Sunday, January 2, 2011

Clockfire - Jonathan Ball

I am really glad that this was my first read of 2011.


Jonathan Ball is a Canadian writer with an interest in film. This is completely obvious within the novel, which is actually a collection of plays that could never be preformed. Every play that is presented is short, usually no longer than a page long. There is no dialogue presented in the description, but instead only a brief overview of the events that would take place on the stage are introduced. While I was reading, I saw each presentation as more of a proposal made by Ball. A proposal that would (of course) never be picked up by any director or prospective investor.

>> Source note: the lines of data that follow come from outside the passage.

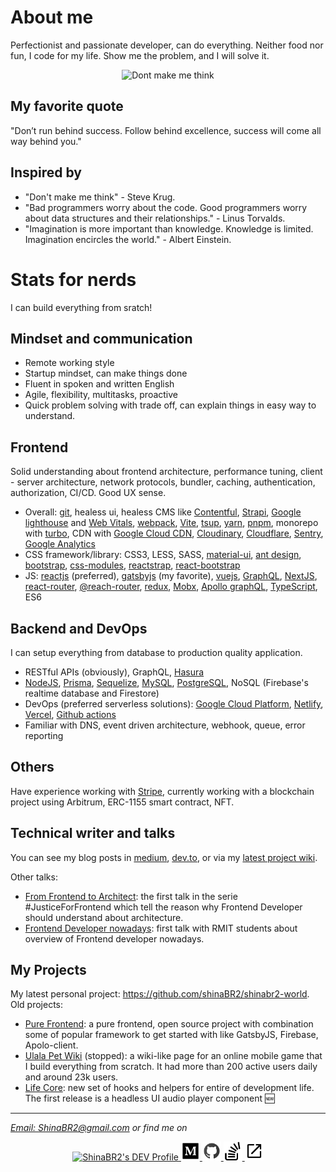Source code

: 
# About me

Perfectionist and passionate developer, can do everything. Neither food nor fun, I code for my life. Show me the problem, and I will solve it.

<p  align="center">
<img  src="https://res.cloudinary.com/shinabr2/image/upload/v1596200768/profile/sharer-min.png"  alt="Dont make me think" />
</p>

## My favorite quote

"Don’t run behind success. Follow behind excellence, success will come all way behind you."

## Inspired by

- "Don't make me think" - Steve Krug.
- "Bad programmers worry about the code. Good programmers worry about data structures and their relationships." - Linus Torvalds.
- "Imagination is more important than knowledge. Knowledge is limited. Imagination encircles the world." - Albert Einstein.

# Stats for nerds

I can build everything from sratch!

## Mindset and communication

- Remote working style
- Startup mindset, can make things done
- Fluent in spoken and written English
- Agile, flexibility, multitasks, proactive
- Quick problem solving with trade off, can explain things in easy way to understand.

## Frontend

Solid understanding about frontend architecture, performance tuning, client - server architecture, network protocols, bundler, caching, authentication, authorization, CI/CD. Good UX sense.

- Overall: [git](https://git-scm.com/), healess ui, healess CMS like [Contentful](https://www.contentful.com/), [Strapi](https://strapi.io/), [Google lighthouse](https://github.com/GoogleChrome/lighthouse) and [Web Vitals](https://web.dev/vitals/), [webpack](https://webpack.js.org/), [Vite](https://vitejs.dev/), [tsup](https://github.com/egoist/tsup), [yarn](https://yarnpkg.com/), [pnpm](https://pnpm.io/), monorepo with [turbo](https://github.com/vercel/turbo), CDN with [Google Cloud CDN](https://cloud.google.com/cdn), [Cloudinary](https://cloudinary.com/), [Cloudflare](https://www.cloudflare.com/), [Sentry](https://sentry.io/welcome/), [Google Analytics](https://analytics.google.com/analytics/web/)
- CSS framework/library: CSS3, LESS, SASS, [material-ui](https://mui.com/), [ant design](https://ant.design/), [bootstrap](https://getbootstrap.com/), [css-modules](https://github.com/css-modules/css-modules), [reactstrap](https://reactstrap.github.io/?path=/story/home-installation--page), [react-bootstrap](https://react-bootstrap.github.io/)
- JS: [reactjs](https://reactjs.org/) (preferred), [gatsbyjs](https://www.gatsbyjs.com/) (my favorite), [vuejs](https://vuejs.org/), [GraphQL](https://graphql.org/), [NextJS](https://nextjs.org/), [react-router](https://reactrouter.com/en/main), [@reach-router](https://reach.tech/router/), [redux](https://redux.js.org/), [Mobx](https://mobx.js.org/README.html), [Apollo graphQL](https://www.apollographql.com/), [TypeScript](https://www.typescriptlang.org/), ES6

## Backend and DevOps

I can setup everything from database to production quality application.

- RESTful APIs (obviously), GraphQL, [Hasura](https://hasura.io/)
- [NodeJS](https://nodejs.org/en/), [Prisma](https://www.prisma.io/),  [Sequelize](https://sequelize.org/), [MySQL](https://www.mysql.com/), [PostgreSQL](https://www.postgresql.org/), NoSQL (Firebase's realtime database and Firestore)
- DevOps (preferred serverless solutions): [Google Cloud Platform](https://cloud.google.com/), [Netlify](https://www.netlify.com/), [Vercel](https://vercel.com/), [Github actions](https://github.com/features/actions)
- Familiar with DNS, event driven architecture, webhook, queue, error reporting

## Others

Have experience working with [Stripe](https://stripe.com/), currently working with a blockchain project using Arbitrum, ERC-1155 smart contract, NFT.

## Technical writer and talks

You can see my blog posts in [medium](https://medium.com/@shinabr2), [dev.to](https://dev.to/shinabr2), or via my [latest project wiki](https://github.com/shinaBR2/shinabr2-world/wiki).

Other talks:
- [From Frontend to Architect](https://github.com/shinaBR2/justiceforfrontend): the first talk in the serie #JusticeForFrontend which tell the reason why Frontend Developer should understand about architecture.
- [Frontend Developer nowadays](https://docs.google.com/presentation/d/1poug18RJ8znFIiku65sqs4vn9i-JuA7pDW7Tqe7rmbU/edit?usp=sharing): first talk with RMIT students about overview of Frontend developer nowadays.

## My Projects

My latest personal project: https://github.com/shinaBR2/shinabr2-world.
Old projects:
- [Pure Frontend](https://github.com/shinaBR2/pure-frontend): a pure frontend, open source project with combination some of popular framework to get started with like GatsbyJS, Firebase, Apolo-client.
- [Ulala Pet Wiki](https://shinabr2.com/ulala/) (stopped): a wiki-like page for an online mobile game that I build everything from scratch. It had more than 200 active users daily and around 23k users.
- [Life Core](https://www.npmjs.com/package/@shinabr2/life-core): new set of hooks and helpers for entire of development life. The first release is a headless UI audio player component 🆕


<hr>

<i><a  href="mailto:ShinaBR2@gmail.com">Email: ShinaBR2@gmail.com</a> or find me on</i>

<p  align="center">

<a  href="https://dev.to/shinabr2"  target="_blank"  rel="noopener me">

<img  src="https://d2fltix0v2e0sb.cloudfront.net/dev-badge.svg"  alt="ShinaBR2's DEV Profile"  height="30"  width="30">

</a>

<a  href="https://medium.com/@shinabr2"  target="_blank"  rel="noopener me">

<img  src="https://github.com/shinaBR2/ShinaBR2/blob/master/medium.svg"  alt="ShinaBR2's Medium Profile"  height="30"  width="30">

</a>

<a  href="https://dev.to/shinabr2"  target="_blank"  rel="noopener me">

<img  src="https://github.com/shinaBR2/ShinaBR2/blob/master/github.svg"  alt="ShinaBR2's Github Profile"  height="30"  width="30">

</a>

<a  href="https://stackoverflow.com/users/8270395/shinabr2"  target="_blank"  rel="noopener me">

<img  src="https://github.com/shinaBR2/ShinaBR2/blob/master/stack-overflow.svg"  alt="ShinaBR2's StackOverflow Profile"  height="30"  width="30">

</a>

<a  href="https://shinabr2.com/"  target="_blank"  rel="noopener me">

<img  src="https://github.com/shinaBR2/ShinaBR2/blob/master/external-link.svg"  alt="ShinaBR2's Home Page"  height="30"  width="30">

</a>

</p>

The plays all differ in subject matter and purpose, but they all reside in the imaginary world. Many of them would not have the ability to be made into reality, even if there were to be someone to pick up the 'script'. With the inclusion of the end of humanity, apocalypses, murder, suicide and mass confusion, the text breaks free from the regular constraints of a play preformed before an audience, entering a world where anything and everything is possible.

I have recently had a (small) hand in the development of films, and to my limited knowledge it has been a difficult task to act something out in a way to make it seem like a reality. To create a play that becomes reality for an audience seems like it would be an even greater task, as the performance is played out in real-time. The amount of constrictions and impossibilities that are present in the world of dramatic arts are shattered in Ball's poetic scripts, allowing even the terrifying and the sadistic to enter into the world of entertainment.


I give this collection a 4/5. It was a brilliant first read of the new year, and I am completely in love with the concept. I think that it would be interesting to have full scripts written for the plays, as opposed to just the proposal, but I also understand that in many cases, an actual script would be completely impossible.